Lake County school shows solidarity with NIU
On the day of the Northern Illinois University shootings, College of Lake County professor Brian Smith frantically thumbed through photographs of the victims.
"I keep looking at faces and wondering if they had been my students," Smith said. "But I finally came to the conclusion that they are all mine, whether they sat in my classroom or not. And I thought, there by the grace of God, this could have happened at CLC."
The Feb. 14 shootings that killed five students hit close to home for many at CLC, where about 9 percent of graduates go on to complete their education at the DeKalb college.
On Monday, as NIU students returned to classes, CLC students paid tribute to the victims.
"Instead of filling our atrium with cheers today, we stand solemnly," said Harrison Ray, student government association vice president. "This is the first day our fellow peers go back into the classroom, and CLC stands with them."
Janet Fisher, a counselor on campus, said in the days after the shooting several students came to her office.
Fisher said students have been affected more now than in the aftermath of Sept. 11, 2001, attacks and the Virginia Tech shootings.

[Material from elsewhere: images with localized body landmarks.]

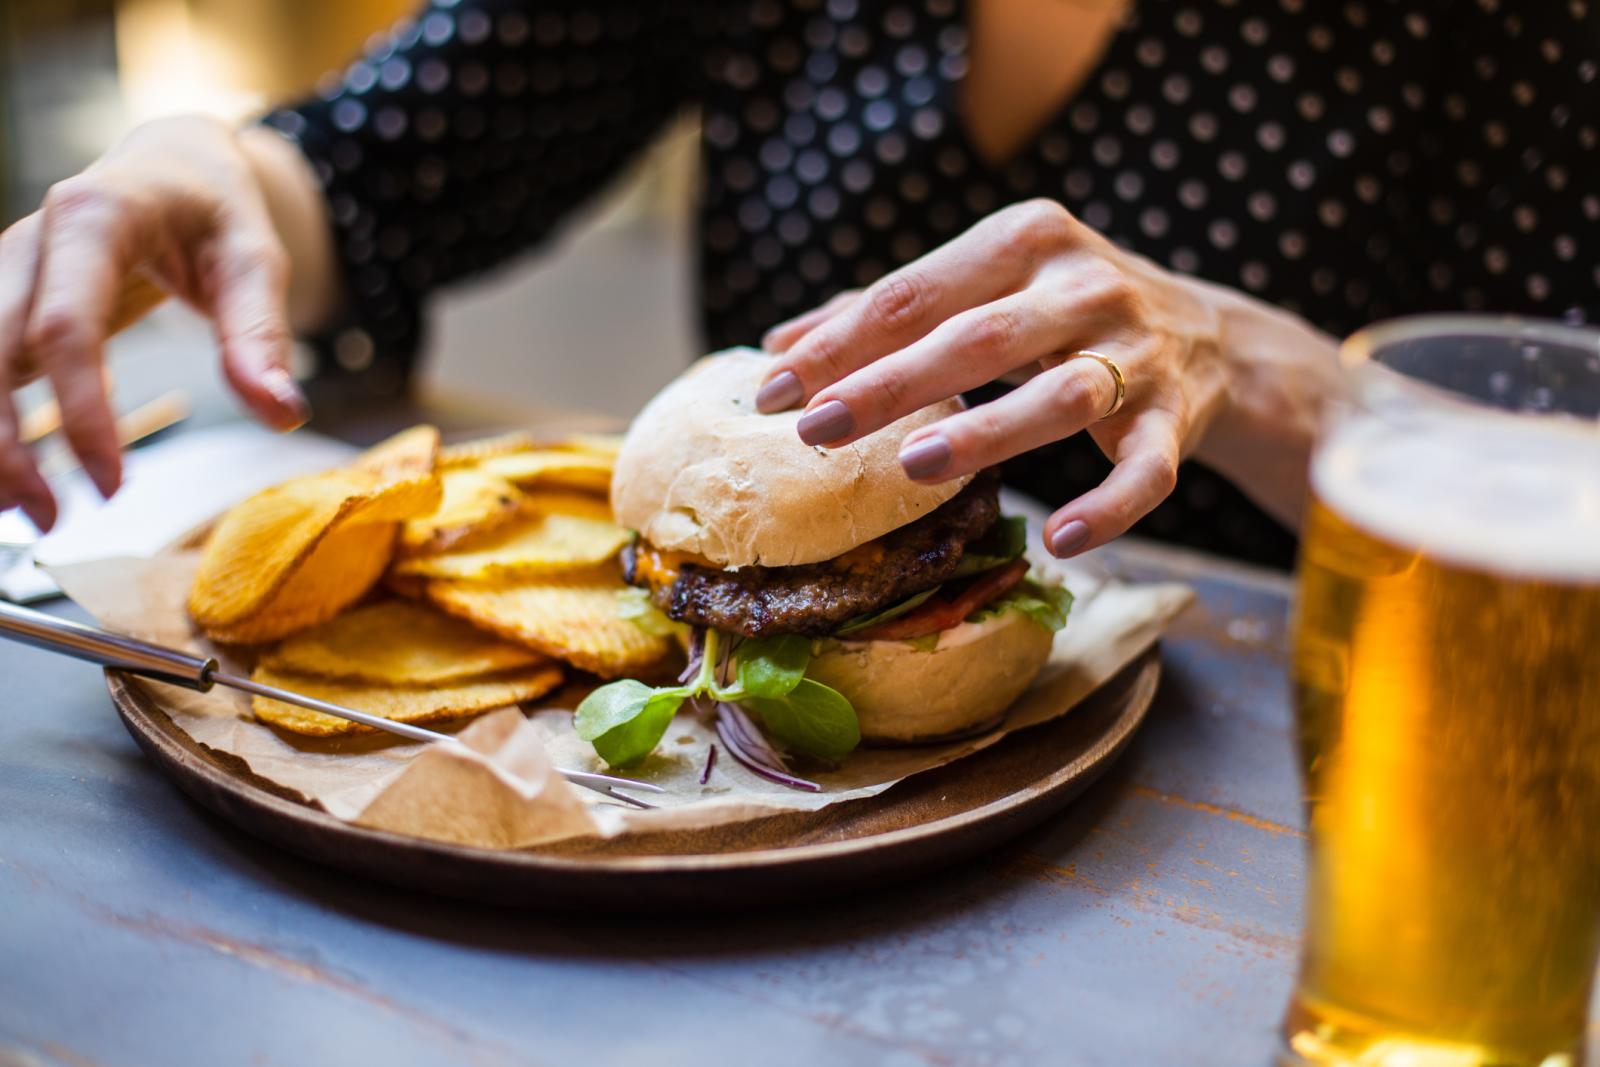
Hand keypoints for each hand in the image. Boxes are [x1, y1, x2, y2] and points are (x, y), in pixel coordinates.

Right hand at [0, 116, 314, 530]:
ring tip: (27, 512)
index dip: (82, 411)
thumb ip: (262, 336)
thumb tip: (281, 413)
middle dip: (6, 443)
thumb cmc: (217, 212)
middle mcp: (30, 240)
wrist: (174, 164)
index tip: (114, 485)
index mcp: (94, 217)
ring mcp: (4, 267)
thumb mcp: (255, 261)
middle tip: (53, 520)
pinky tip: (8, 477)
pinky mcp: (0, 296)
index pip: (68, 328)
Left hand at [757, 198, 1234, 557]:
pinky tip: (1061, 537)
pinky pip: (1147, 470)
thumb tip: (780, 347)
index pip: (915, 292)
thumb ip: (890, 310)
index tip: (773, 389)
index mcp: (1026, 240)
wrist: (1211, 336)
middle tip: (817, 428)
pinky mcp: (1178, 418)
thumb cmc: (1063, 311)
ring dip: (988, 431)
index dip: (840, 342)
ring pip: (1060, 396)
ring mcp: (1138, 353)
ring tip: (914, 465)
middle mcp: (1084, 286)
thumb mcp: (988, 285)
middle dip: (891, 383)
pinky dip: (1111, 506)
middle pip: (977, 338)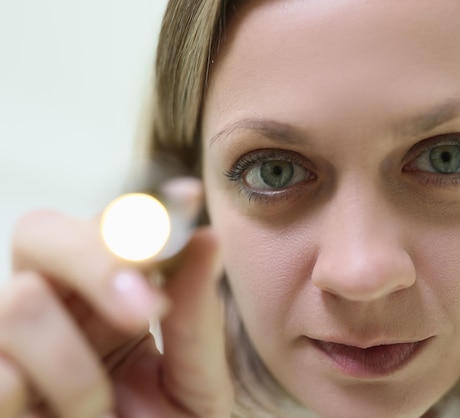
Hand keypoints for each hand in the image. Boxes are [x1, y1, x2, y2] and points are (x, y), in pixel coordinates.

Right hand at [0, 209, 232, 417]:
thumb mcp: (195, 384)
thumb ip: (195, 317)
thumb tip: (206, 239)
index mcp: (106, 296)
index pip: (109, 225)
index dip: (141, 208)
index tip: (187, 201)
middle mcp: (52, 305)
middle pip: (40, 232)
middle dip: (97, 260)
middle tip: (144, 308)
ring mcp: (7, 344)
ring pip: (19, 300)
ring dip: (74, 367)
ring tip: (99, 411)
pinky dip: (42, 397)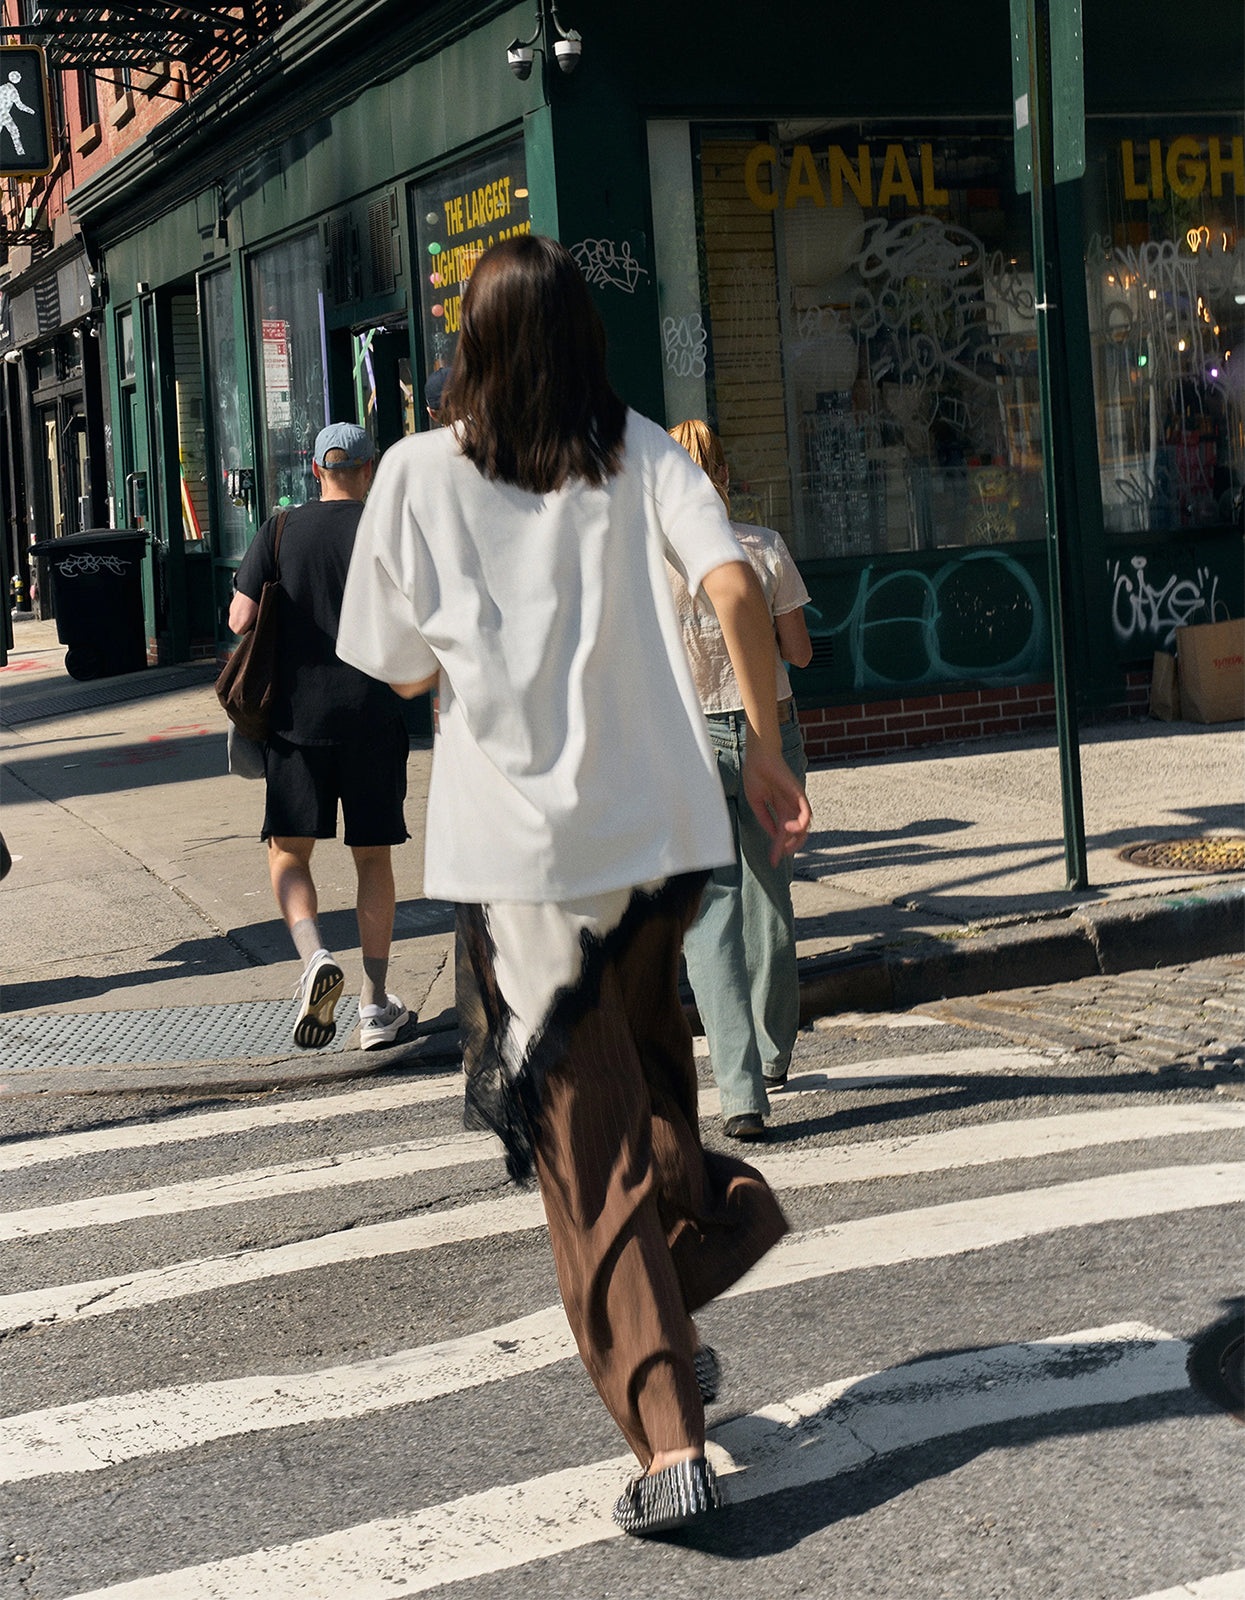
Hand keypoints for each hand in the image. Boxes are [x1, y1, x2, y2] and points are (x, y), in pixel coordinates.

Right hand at [742, 743, 811, 865]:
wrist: (758, 757)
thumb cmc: (756, 775)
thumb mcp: (757, 802)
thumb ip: (765, 818)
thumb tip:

"It feels a lot more personal this time," Fisher said. "Many students have family and friends that are NIU students or alumni, so that personal connection is there."
Felicia Ganther, executive director of student life at CLC, said the question always posed to her in the wake of tragedy is, "What do we do now?"
"Instead of Gayle (Dubowski), Catalina (Garcia), Julianna (Gehant), Ryanne (Mace) or Daniel (Parmenter), it could have been any one of us," Ganther said. "We can never take back Feb. 14, 2008. The lives injured and lost can never be restored. Those two things we can never change. But what we can change is how we live. We can change how we act, interact and react in our greater community."